During the coming 90 to 180 days, they will have plenty of opportunities to do so. During a discussion about the seating of the town's own Cornelius Rail Task Force advisory board at Monday night's Cornelius Town Board meeting, Commissioner Dave Gilroy, the board's most outspoken fiscal hawk, detailed his plan to bring in outside transit experts and critics to hear their point of view on the project.
At the heart of Gilroy's concerns is future development. Revenue to pay for 50 percent of the capital cost of the $452 million project as well as ongoing operations and maintenance of the corridor will come from new special assessment districts and tax increment financing. But that revenue will only materialize if the anticipated level of development occurs along the corridor as its proponents predict.
"If you have the right language in the (joint powers authority), it doesn't matter if it develops or not," said Cornelius Mayor Jeff Tarte, a member of the Red Line Task Force and the town's representative to its parent group, the Metropolitan Transit Commission.
Tarte's point is that the plan in its current form guarantees no recourse against the municipalities along the corridor for the $226 million that must be raised locally, and that all the risk is assumed by private investors with the State of North Carolina providing the backstop for that risk via short-term loans.
It was then that Gilroy, who has written occasionally about the project in his periodical online newsletter, offered his first public statements about what has heretofore been a largely one-sided discussion.
"I think a lot of people would disagree with that vigorously," Gilroy told Tarte of his assertion. "If what we are doing is setting up for a massive North Carolina bailout for these bonds if the development doesn't occur, we're all North Carolina taxpayers. I think a lot of people would believe, if this in fact is a huge North Carolina bailout over time, the legislature would find a way to rebalance and re-shift future resources elsewhere."
Let the debate begin.
And it did, even before Monday night's meeting, when an e-mail exchange between Gilroy and Tarte clearly defined the divide between their two schools of thought.

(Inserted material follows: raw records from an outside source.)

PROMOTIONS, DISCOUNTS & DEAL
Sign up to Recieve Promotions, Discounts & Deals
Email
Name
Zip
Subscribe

Gilroy cites the lack of growth along the Blue Line Light Rail from downtown Charlotte to near Pineville, as well as crime statistics, as evidence of what can be expected for the Red Line Commuter Rail.
Commuter rail and light rail are vastly different modes of rail transit, and to what extent they can be compared is also subject to debate. The Blue Line was largely an urban renewal project — all parties agree rail transit is as much if not more about land use and economic development as it is transportation — while most of the 25 miles of the Red Line Phase I from downtown Charlotte to Mount Mourne is undeveloped with several developers claiming to be waiting for the train to be green-lighted before starting their own projects.

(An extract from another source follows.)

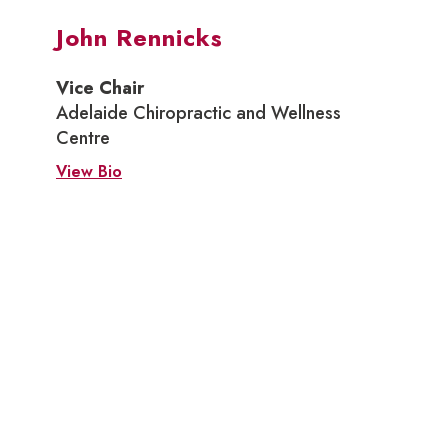
John Rennicks
Vice Chair
Adelaide Chiropractic and Wellness
Centre
View Bio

However, the scrutiny of the project will be intense over the next three months as the Red Line Task Force works to craft a cohesive project financing plan that must pass muster in all five affected municipalities as well as Mecklenburg and Iredell counties.
In Cornelius, by a 4-0 vote of the town board — Commissioner Lynette Rinker was absent — that process will begin with a panel that includes Gilroy and fellow Commissioner Jeff Hare, as well as developer Jeff Wakeman, former Mayor Wes Southern, real estate broker and former Mayor Gary Knox, and developer Joe Roy of Meeting Street Homes, who is involved in Antiquity, the town's first transit-oriented development. Assisting the task force will be Assistant Town Manager Andrew Grant and Town Attorney Bill Brown.